Short task:
Write out the lines for every item below, word for word.

Listed records:
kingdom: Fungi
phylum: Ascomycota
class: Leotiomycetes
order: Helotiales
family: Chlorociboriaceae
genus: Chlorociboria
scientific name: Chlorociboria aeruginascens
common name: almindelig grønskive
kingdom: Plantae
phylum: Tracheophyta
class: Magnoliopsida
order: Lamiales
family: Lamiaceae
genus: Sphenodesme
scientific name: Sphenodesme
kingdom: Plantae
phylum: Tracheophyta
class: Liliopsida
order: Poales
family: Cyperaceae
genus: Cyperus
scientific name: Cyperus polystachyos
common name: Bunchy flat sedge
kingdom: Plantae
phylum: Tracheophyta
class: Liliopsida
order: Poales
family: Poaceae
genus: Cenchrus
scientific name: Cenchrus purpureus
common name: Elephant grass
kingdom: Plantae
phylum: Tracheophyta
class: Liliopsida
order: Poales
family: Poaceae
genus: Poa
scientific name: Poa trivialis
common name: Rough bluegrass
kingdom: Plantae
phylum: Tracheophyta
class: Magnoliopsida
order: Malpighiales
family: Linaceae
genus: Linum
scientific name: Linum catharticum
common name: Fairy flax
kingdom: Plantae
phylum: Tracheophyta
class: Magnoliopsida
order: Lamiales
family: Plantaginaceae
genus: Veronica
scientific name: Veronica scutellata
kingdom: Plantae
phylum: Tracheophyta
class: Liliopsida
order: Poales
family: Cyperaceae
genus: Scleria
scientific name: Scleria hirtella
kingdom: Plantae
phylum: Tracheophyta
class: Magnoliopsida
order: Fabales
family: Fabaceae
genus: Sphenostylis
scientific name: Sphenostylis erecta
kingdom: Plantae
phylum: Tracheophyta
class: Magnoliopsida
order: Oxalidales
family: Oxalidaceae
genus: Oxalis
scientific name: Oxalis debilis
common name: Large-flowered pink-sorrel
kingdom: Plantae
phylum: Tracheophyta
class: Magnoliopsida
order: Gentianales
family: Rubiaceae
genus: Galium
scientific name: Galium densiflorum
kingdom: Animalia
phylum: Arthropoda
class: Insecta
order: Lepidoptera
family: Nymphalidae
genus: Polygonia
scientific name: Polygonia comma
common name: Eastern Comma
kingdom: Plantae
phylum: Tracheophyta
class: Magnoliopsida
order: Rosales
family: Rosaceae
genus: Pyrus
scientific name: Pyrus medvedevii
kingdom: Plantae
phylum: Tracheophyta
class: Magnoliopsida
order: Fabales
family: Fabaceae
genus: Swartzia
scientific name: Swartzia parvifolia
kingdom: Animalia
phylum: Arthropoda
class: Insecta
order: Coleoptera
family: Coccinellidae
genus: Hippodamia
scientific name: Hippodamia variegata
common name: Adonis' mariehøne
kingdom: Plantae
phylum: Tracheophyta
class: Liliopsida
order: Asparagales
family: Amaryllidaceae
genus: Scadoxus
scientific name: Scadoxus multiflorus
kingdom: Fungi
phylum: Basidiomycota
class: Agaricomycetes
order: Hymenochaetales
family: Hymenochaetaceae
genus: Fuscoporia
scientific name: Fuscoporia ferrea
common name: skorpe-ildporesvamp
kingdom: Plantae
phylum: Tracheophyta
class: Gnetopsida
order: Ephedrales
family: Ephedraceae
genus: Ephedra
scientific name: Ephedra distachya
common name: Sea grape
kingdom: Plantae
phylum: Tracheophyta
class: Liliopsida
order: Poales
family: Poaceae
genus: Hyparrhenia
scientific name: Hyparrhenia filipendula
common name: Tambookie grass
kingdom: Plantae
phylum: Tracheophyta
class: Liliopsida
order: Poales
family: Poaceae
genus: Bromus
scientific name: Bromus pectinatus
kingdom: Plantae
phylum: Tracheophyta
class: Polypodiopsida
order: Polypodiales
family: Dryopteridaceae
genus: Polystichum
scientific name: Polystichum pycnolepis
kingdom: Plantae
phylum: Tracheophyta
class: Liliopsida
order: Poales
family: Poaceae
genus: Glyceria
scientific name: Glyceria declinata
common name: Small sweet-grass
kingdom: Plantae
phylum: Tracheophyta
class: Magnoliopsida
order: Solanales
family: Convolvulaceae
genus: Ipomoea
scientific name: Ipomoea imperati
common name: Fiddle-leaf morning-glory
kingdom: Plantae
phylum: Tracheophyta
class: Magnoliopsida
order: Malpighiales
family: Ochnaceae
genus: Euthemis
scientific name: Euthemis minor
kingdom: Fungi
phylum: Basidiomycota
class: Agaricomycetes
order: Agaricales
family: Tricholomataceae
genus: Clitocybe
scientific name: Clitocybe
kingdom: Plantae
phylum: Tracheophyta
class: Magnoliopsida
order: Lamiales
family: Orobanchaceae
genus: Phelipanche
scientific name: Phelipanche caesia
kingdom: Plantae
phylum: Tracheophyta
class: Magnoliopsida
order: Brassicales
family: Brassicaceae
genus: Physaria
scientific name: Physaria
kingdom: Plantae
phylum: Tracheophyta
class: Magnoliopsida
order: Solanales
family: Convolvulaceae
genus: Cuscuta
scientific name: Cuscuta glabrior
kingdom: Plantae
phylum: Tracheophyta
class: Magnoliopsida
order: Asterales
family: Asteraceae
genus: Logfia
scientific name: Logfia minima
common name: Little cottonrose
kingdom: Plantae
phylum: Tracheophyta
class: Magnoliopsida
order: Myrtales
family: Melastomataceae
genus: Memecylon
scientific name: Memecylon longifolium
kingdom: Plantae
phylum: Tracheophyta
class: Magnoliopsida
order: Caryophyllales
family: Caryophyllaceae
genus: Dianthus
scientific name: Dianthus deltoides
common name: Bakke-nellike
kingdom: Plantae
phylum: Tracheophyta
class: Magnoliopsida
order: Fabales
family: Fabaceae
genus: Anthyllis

Complete response:
kingdom: Fungi
phylum: Ascomycota
class: Leotiomycetes
order: Helotiales
family: Chlorociboriaceae
genus: Chlorociboria
scientific name: Chlorociboria aeruginascens
common name: almindelig grønskive
kingdom: Plantae
phylum: Tracheophyta
class: Magnoliopsida
order: Lamiales
family: Lamiaceae
genus: Sphenodesme
scientific name: Sphenodesme
kingdom: Plantae
phylum: Tracheophyta
class: Liliopsida
order: Poales
family: Cyperaceae
genus: Cyperus
scientific name: Cyperus polystachyos
common name: Bunchy flat sedge
kingdom: Plantae
phylum: Tracheophyta
class: Liliopsida
order: Poales
family: Poaceae
genus: Cenchrus
scientific name: Cenchrus purpureus
common name: Elephant grass
kingdom: Plantae
phylum: Tracheophyta
class: Liliopsida
order: Poales
family: Poaceae
genus: Poa
scientific name: Poa trivialis
common name: Rough bluegrass
kingdom: Plantae
phylum: Tracheophyta
class: Magnoliopsida
order: Malpighiales
family: Linaceae
genus: Linum
scientific name: Linum catharticum
common name: Fairy flax
kingdom: Plantae
phylum: Tracheophyta
class: Magnoliopsida
order: Lamiales
family: Plantaginaceae
genus: Veronica
scientific name: Veronica scutellata
kingdom: Plantae
phylum: Tracheophyta
class: Liliopsida
order: Poales
family: Cyperaceae
genus: Scleria
scientific name: Scleria hirtella
kingdom: Plantae
phylum: Tracheophyta
class: Magnoliopsida
order: Fabales
family: Fabaceae
genus: Sphenostylis
scientific name: Sphenostylis erecta
kingdom: Plantae
phylum: Tracheophyta
class: Magnoliopsida
order: Oxalidales
family: Oxalidaceae
genus: Oxalis
scientific name: Oxalis debilis
common name: Large-flowered pink-sorrel
kingdom: Plantae
phylum: Tracheophyta
class: Magnoliopsida
order: Gentianales
family: Rubiaceae
genus: Galium
scientific name: Galium densiflorum
kingdom: Animalia
phylum: Arthropoda
class: Insecta
order: Lepidoptera
family: Nymphalidae
genus: Polygonia
scientific name: Polygonia comma
common name: Eastern Comma
kingdom: Plantae
phylum: Tracheophyta
class: Magnoliopsida
order: Rosales
family: Rosaceae
genus: Pyrus
scientific name: Pyrus medvedevii
kingdom: Plantae
phylum: Tracheophyta
class: Magnoliopsida
order: Fabales
family: Fabaceae
genus: Swartzia
scientific name: Swartzia parvifolia
kingdom: Animalia
phylum: Arthropoda
class: Insecta
order: Coleoptera
family: Coccinellidae
genus: Hippodamia
scientific name: Hippodamia variegata
common name: Adonis' mariehøne
kingdom: Plantae
phylum: Tracheophyta
class: Liliopsida
order: Asparagales
family: Amaryllidaceae
genus: Scadoxus
scientific name: Scadoxus multiflorus
kingdom: Fungi
phylum: Basidiomycota
class: Agaricomycetes
order: Hymenochaetales
family: Hymenochaetaceae
genus: Fuscoporia
scientific name: Fuscoporia ferrea
common name: skorpe-ildporesvamp
kingdom: Plantae
phylum: Tracheophyta
class: Gnetopsida
order: Ephedrales
family: Ephedraceae
genus: Ephedra
scientific name: Ephedra distachya
common name: Sea grape
kingdom: Plantae
phylum: Tracheophyta
class: Liliopsida
order: Poales
family: Poaceae
genus: Hyparrhenia
scientific name: Hyparrhenia filipendula
common name: Tambookie grass
kingdom: Plantae
phylum: Tracheophyta
class: Liliopsida
order: Poales
family: Poaceae
genus: Bromus
scientific name: Bromus pectinatus
kingdom: Plantae
phylum: Tracheophyta
class: Polypodiopsida
order: Polypodiales
family: Dryopteridaceae
genus: Polystichum
scientific name: Polystichum pycnolepis
kingdom: Plantae
phylum: Tracheophyta
class: Liliopsida
order: Poales
family: Poaceae
genus: Glyceria
scientific name: Glyceria declinata
common name: Small sweet-grass
kingdom: Plantae
phylum: Tracheophyta
class: Magnoliopsida
order: Solanales
family: Convolvulaceae
genus: Ipomoea
scientific name: Ipomoea imperati
common name: Fiddle-leaf morning-glory
kingdom: Plantae
phylum: Tracheophyta
class: Magnoliopsida
order: Malpighiales
family: Ochnaceae
genus: Euthemis
scientific name: Euthemis minor
kingdom: Fungi
phylum: Basidiomycota
class: Agaricomycetes
order: Agaricales
family: Tricholomataceae
genus: Clitocybe
scientific name: Clitocybe
kingdom: Plantae
phylum: Tracheophyta
class: Magnoliopsida
order: Lamiales
family: Orobanchaceae
genus: Phelipanche
scientific name: Phelipanche caesia
kingdom: Plantae
phylum: Tracheophyta
class: Magnoliopsida
order: Brassicales
family: Brassicaceae
genus: Physaria
scientific name: Physaria
kingdom: Plantae
phylum: Tracheophyta
class: Magnoliopsida
order: Solanales
family: Convolvulaceae
genus: Cuscuta
scientific name: Cuscuta glabrior
kingdom: Plantae
phylum: Tracheophyta
class: Magnoliopsida
order: Asterales
family: Asteraceae
genus: Logfia
scientific name: Logfia minima
common name: Little cottonrose
kingdom: Plantae
phylum: Tracheophyta
class: Magnoliopsida
order: Myrtales
family: Melastomataceae
genus: Memecylon
scientific name: Memecylon longifolium
kingdom: Plantae
phylum: Tracheophyta
class: Magnoliopsida
order: Caryophyllales
family: Caryophyllaceae
genus: Dianthus
scientific name: Dianthus deltoides
common name: Bakke-nellike
kingdom: Plantae
phylum: Tracheophyta
class: Magnoliopsida
order: Fabales
family: Fabaceae
genus: Anthyllis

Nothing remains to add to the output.